SBC Medical Group Announces Commencement of Tender Offer for Shares of Waqoo, Inc.
SBC Medical Group Holdings Incorporated (Nasdaq: SBC) (“SBC Medical” or the “Company”), a global provider of comprehensive consulting and management services to the medical corporations and their clinics, today announced that on November 13, 2025, SBC Medical Group Co., Ltd. (the “Tender Offeror”) has resolved to acquire shares of common stock of Waqoo, Inc. (Securities Code: 4937, listed on the Tokyo Stock Exchange Growth Market; the “Target Company”) through a tender offer (the “Tender Offer”) pursuant to the Financial Instruments and Exchange Act of Japan (Act No. 25 of 1948, as amended; the “FIEA”), as described below.

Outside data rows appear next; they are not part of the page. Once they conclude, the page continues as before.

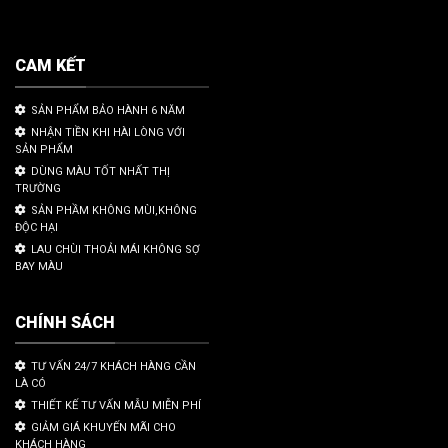
CAM KẾT
SẢN PHẨM BẢO HÀNH 6 NĂM
NHẬN TIỀN KHI HÀI LÒNG VỚI
SẢN PHẨM
DÙNG MÀU TỐT NHẤT THỊ
TRƯỜNG
SẢN PHẦM KHÔNG MÙI,KHÔNG
ĐỘC HẠI
LAU CHÙI THOẢI MÁI KHÔNG SỢ
BAY MÀU
CHÍNH SÁCH
TƯ VẤN 24/7 KHÁCH HÀNG CẦN
LÀ CÓ
THIẾT KẾ TƯ VẤN MẪU MIỄN PHÍ
GIẢM GIÁ KHUYẾN MÃI CHO
KHÁCH HÀNG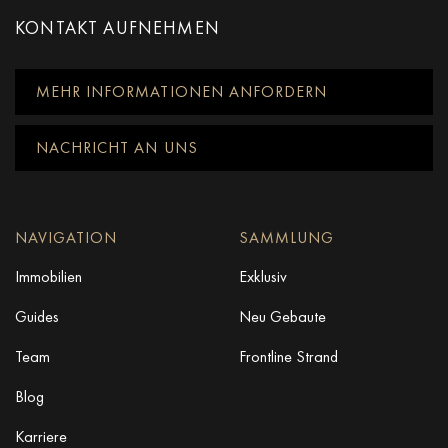
KONTAKT AUFNEHMEN
MEHR INFORMATIONEN ANFORDERN
NACHRICHT AN UNS
NAVIGATION
SAMMLUNG
Immobilien
Exklusiv
Guides
Neu Gebaute
Team
Frontline Strand
Blog
Karriere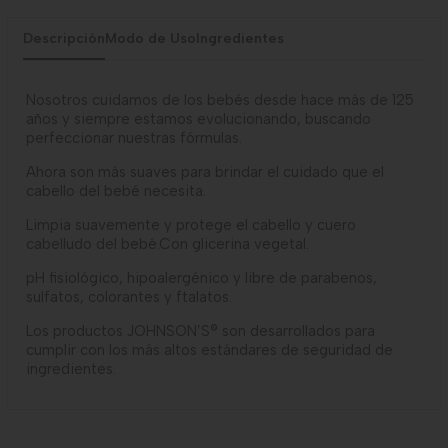
Descripción
Modo de Uso
Ingredientes
Nosotros cuidamos de los bebés desde hace más de 125
años y siempre estamos evolucionando, buscando
perfeccionar nuestras fórmulas.
Ahora son más suaves para brindar el cuidado que el
cabello del bebé necesita.
Limpia suavemente y protege el cabello y cuero
cabelludo del bebé.Con glicerina vegetal.
pH fisiológico, hipoalergénico y libre de parabenos,
sulfatos, colorantes y ftalatos.
Los productos JOHNSON’S® son desarrollados para
cumplir con los más altos estándares de seguridad de
ingredientes.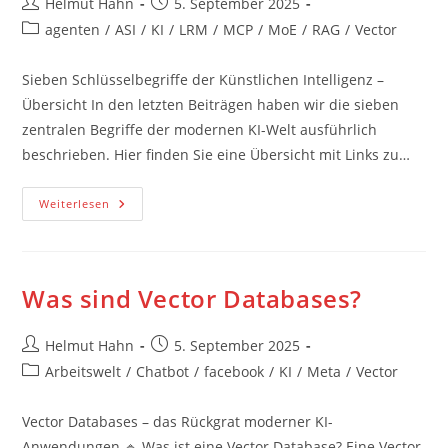
Beitrags-
Beitrag
Helmut Hahn
5. September 2025
Autor:
veröffentlicht:
Beitrags-
agenten
/
ASI
/
KI
/
LRM
/
MCP
/
MoE
/
RAG
/
Vector
Kategorie:
Sieben Schlüsselbegriffe der Künstlichen Intelligenz –
Übersicht In den letzten Beiträgen haben wir die sieben
zentralen Begriffe der modernen KI-Welt ausführlich
beschrieben. Hier finden Sie eine Übersicht mit Links zu…
Sieben
Weiterlesen
Schlüsselbegriffe
Der
Künstlichen
Intelligenz
–
Übersicht
Was sind Vector Databases?
Beitrags-
Beitrag
Helmut Hahn
5. September 2025
Autor:
veröffentlicht:
Beitrags-
Arbeitswelt
/
Chatbot
/
facebook
/
KI
/
Meta
/
Vector
Kategorie:
Vector Databases – das Rückgrat moderner KI-
Anwendungen 🔹 Was ist eine Vector Database? Eine Vector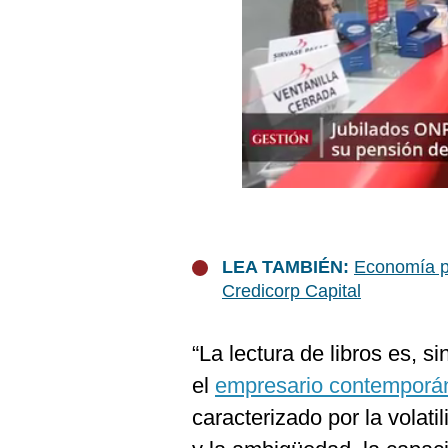
Podcast
Gestión TV
Videos
Fotogalerías
gestion.pe
¿quiénes
LEA TAMBIÉN:
Economía p
Somos?
Credicorp Capital
Términos
Y
Condiciones
“La lectura de libros es, s
Política
el
empresario contemporá
De
Privacidad
caracterizado por la volati
Politica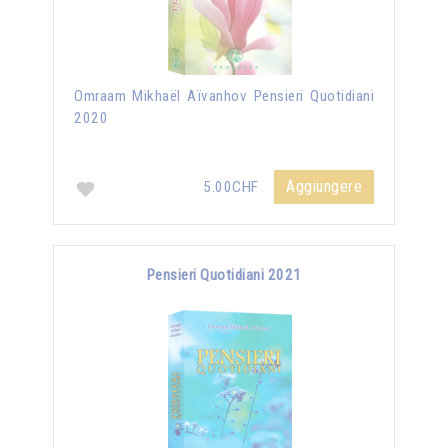
Omraam Mikhaël Aïvanhov Pensieri Quotidiani
2020
Aggiungere
5.00CHF
Pensieri Quotidiani 2021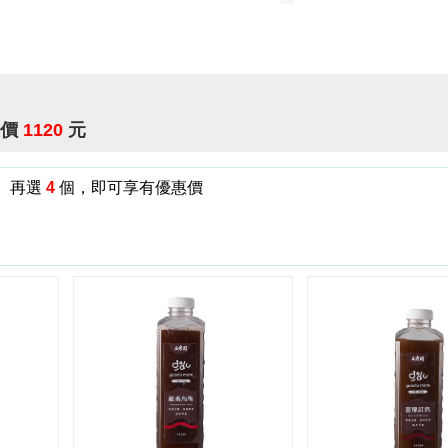
惠價
1120
元
 再選
4
個，即可享有優惠價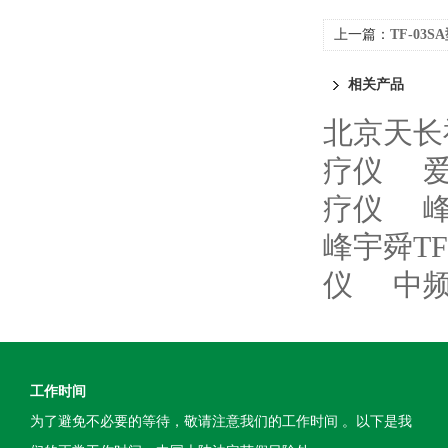
上一篇：
TF-03
相关产品
北京天长
疗仪
爱
疗仪
峰
峰宇舜TF
仪
中频
工作时间
为了避免不必要的等待，敬请注意我们的工作时间 。以下是我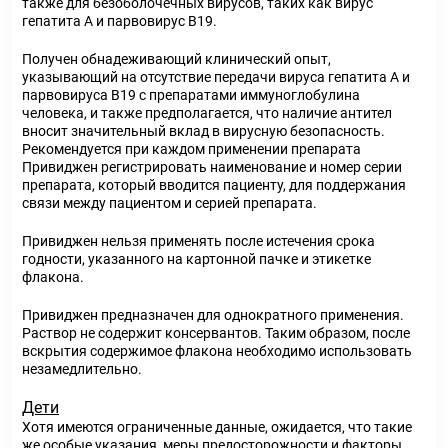
также для безоболочечных вирусов, таких как вирус
гепатита А и парвовирус В19.
Получен обнадеживающий клинический опыт,
указывающий на отсутствие передачи вируса гепатита А и
парвовируса В19 с препаратами иммуноглобулина
человека, и также предполагается, что наличие антител
вносит значительный вклад в вирусную безопасность.
Рекомендуется при каждом применении препарата
Привиджен регистрировать наименование и номер серии
препарата, который вводится пациенту, для поддержания
связи между пациентом и серией препарата.
Привиджен нельзя применять после истечения срока
годности, указанного на картонной пачке и этикетке
флакона.
Привиджен предназначен для однократного применения.
Раствор не содержит консервантов. Таким образом, после
вскрытия содержимое флакона необходимо использовать
незамедлительно.
Дети
Хотя имеются ограниченные данные, ожидается, что такие
же особые указания, меры предосторожности и факторы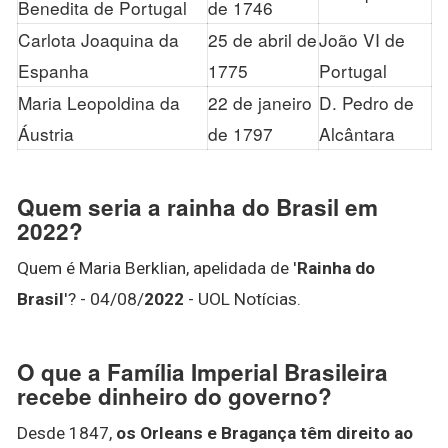
Benedita de Portugal
de 1746
Carlota Joaquina da
25 de abril de
João VI de
Espanha
1775
Portugal
Maria Leopoldina da
22 de janeiro
D. Pedro de
Áustria
de 1797
Alcântara
Quem seria a rainha do Brasil em
2022?
Quem é Maria Berklian, apelidada de '
Rainha do
Brasil
'? - 04/08/
2022
- UOL Notícias.
O que a Família Imperial Brasileira
recebe dinheiro do governo?
Desde 1847,
os Orleans e Bragança têm direito ao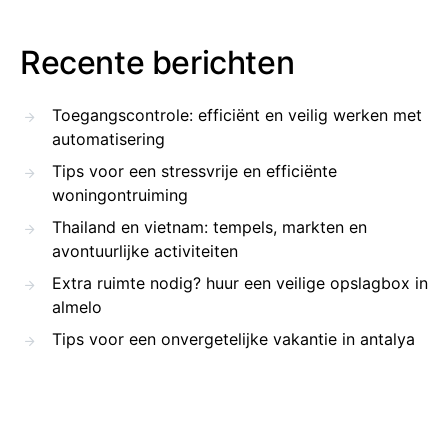
Recente berichten
Toegangscontrole: efficiënt en veilig werken met
automatisering
Tips voor een stressvrije en efficiënte
woningontruiming
Thailand en vietnam: tempels, markten en
avontuurlijke activiteiten
Extra ruimte nodig? huur een veilige opslagbox in
almelo
Tips voor een onvergetelijke vakantie in antalya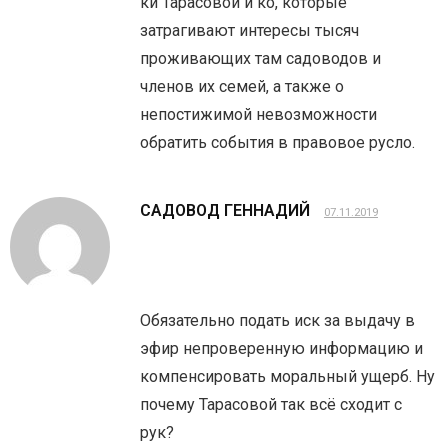
ки Тарасовой и ко, которые
затрагивают интересы тысяч
проживающих там садоводов и
членов их семей, а также о
непостижимой невозможности
обратить события в правовое русло.
САДОВОД ГЕННАДИЙ
07.11.2019
Обязательно подать иск за выдачу в
эфир непроверенную информацию и
компенсировать моральный ущерб. Ну
почему Тарасовой так всё сходит с
рук?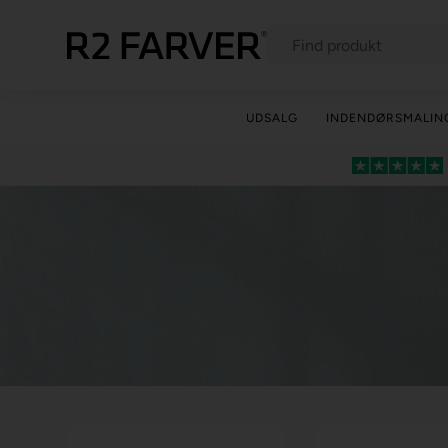
UDSALG
INDENDØRSMALIN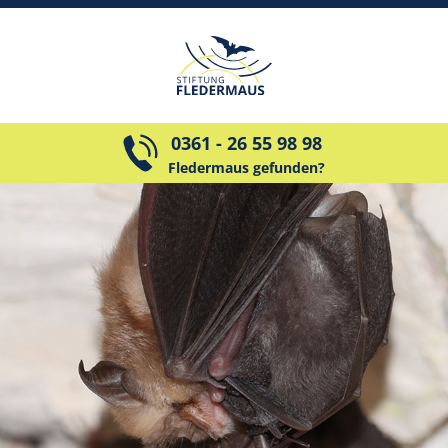
0361 - 26 55 98 98
Fledermaus gefunden?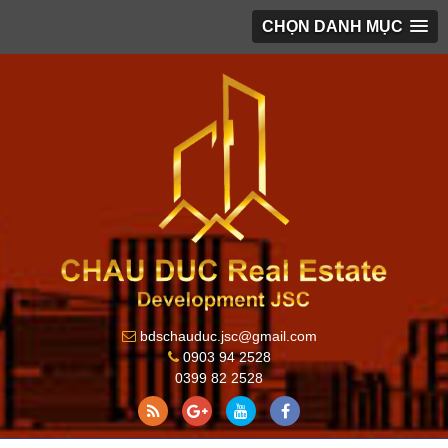
CHỌN DANH MỤC
bdschauduc.jsc@gmail.com
0903 94 2528
0399 82 2528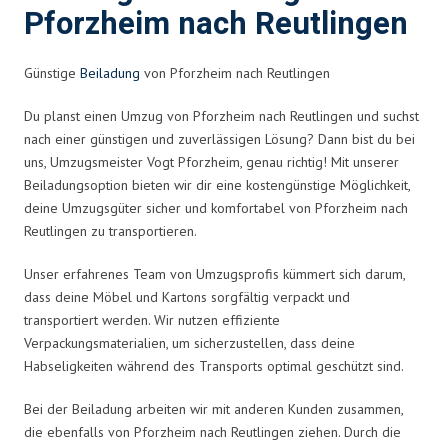
Pforzheim nach Reutlingen
Günstige
Beiladung
von Pforzheim nach Reutlingen
Du planst einen Umzug von Pforzheim nach Reutlingen und suchst
nach einer günstigen und zuverlässigen Lösung? Dann bist du bei
uns, Umzugsmeister Vogt Pforzheim, genau richtig! Mit unserer
Beiladungsoption bieten wir dir eine kostengünstige Möglichkeit,
deine Umzugsgüter sicher und komfortabel von Pforzheim nach
Reutlingen zu transportieren.
Unser erfahrenes Team von Umzugsprofis kümmert sich darum,
dass deine Möbel und Kartons sorgfältig verpackt und
transportiert werden. Wir nutzen effiziente
Verpackungsmaterialien, um sicherzustellen, dass deine
Habseligkeiten während des Transports optimal geschützt sind.
Bei der Beiladung arbeiten wir mit anderen Kunden zusammen,
die ebenfalls von Pforzheim nach Reutlingen ziehen. Durch die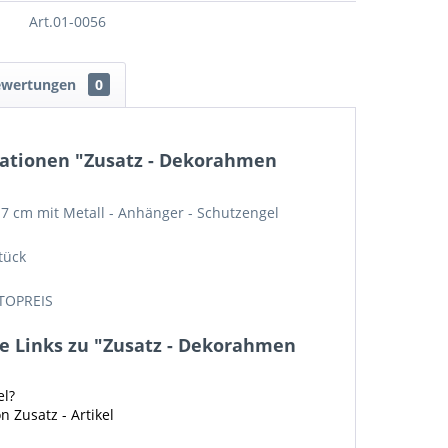
Art.01-0056
ewertungen
0
ationen "Zusatz - Dekorahmen
7 cm mit Metall - Anhänger - Schutzengel
tück
TOPREIS
e Links zu "Zusatz - Dekorahmen
el?
n Zusatz - Artikel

The Tender Offeror is a Japanese subsidiary ultimately owned by SBC Medical Group Holdings Incorporated (“SBCHD”), a U.S. corporation listed on NASDAQ and engaged in management support services for medical clinics both domestically and internationally. As of today, the Tender Offeror holds 353,600 shares of the Target Company’s common stock (ownership ratio: 9.49%). SBCHD itself does not directly hold any shares of the Target Company; however, Yoshiyuki Aikawa, Chairman and CEO of SBCHD and a Director of the Tender Offeror (the “Selling Shareholder”), is the largest shareholder of the Target Company, holding 989,802 shares (ownership ratio: 26.58%). Therefore, the Selling Shareholder is deemed a “closely related person” and a “person acting in concert” with the Tender Offeror, and accordingly, the Tender Offeror is categorized as an “other affiliated company” of the Target Company under the applicable Japanese accounting regulations.
On November 13, 2025, the Tender Offeror decided to (i) acquire all of the Target Company shares held by the Selling Shareholder (the “Transfer Shares”) through a private, off-market transaction (the “Share Transfer”) and (ii) conduct the Tender Offer. Collectively, the Share Transfer and the Tender Offer are referred to as the “Transaction.”
In connection with the Share Transfer, the Tender Offeror and the Selling Shareholder entered into a Share Transfer Agreement dated November 13, 2025, under which they agreed that the Selling Shareholder shall not tender any of the Transfer Shares in the Tender Offer and shall instead transfer all of such shares to the Tender Offeror pursuant to the Share Transfer Agreement.
The Share Transfer will be executed on December 19, 2025 (the scheduled commencement date of settlement for the Tender Offer), subject to the completion and settlement of the Tender Offer. As the Selling Shareholder and the Tender Offeror have been in a continuous “formal special relationship” under Article 27-2, Paragraph 7, Item 1 of the FIEA for over one year prior to the date of the Share Transfer Agreement, the Share Transfer qualifies as an “Exempted Purchase” under Article 27-2, Paragraph 1, proviso of the FIEA, and therefore does not require the implementation of a separate tender offer.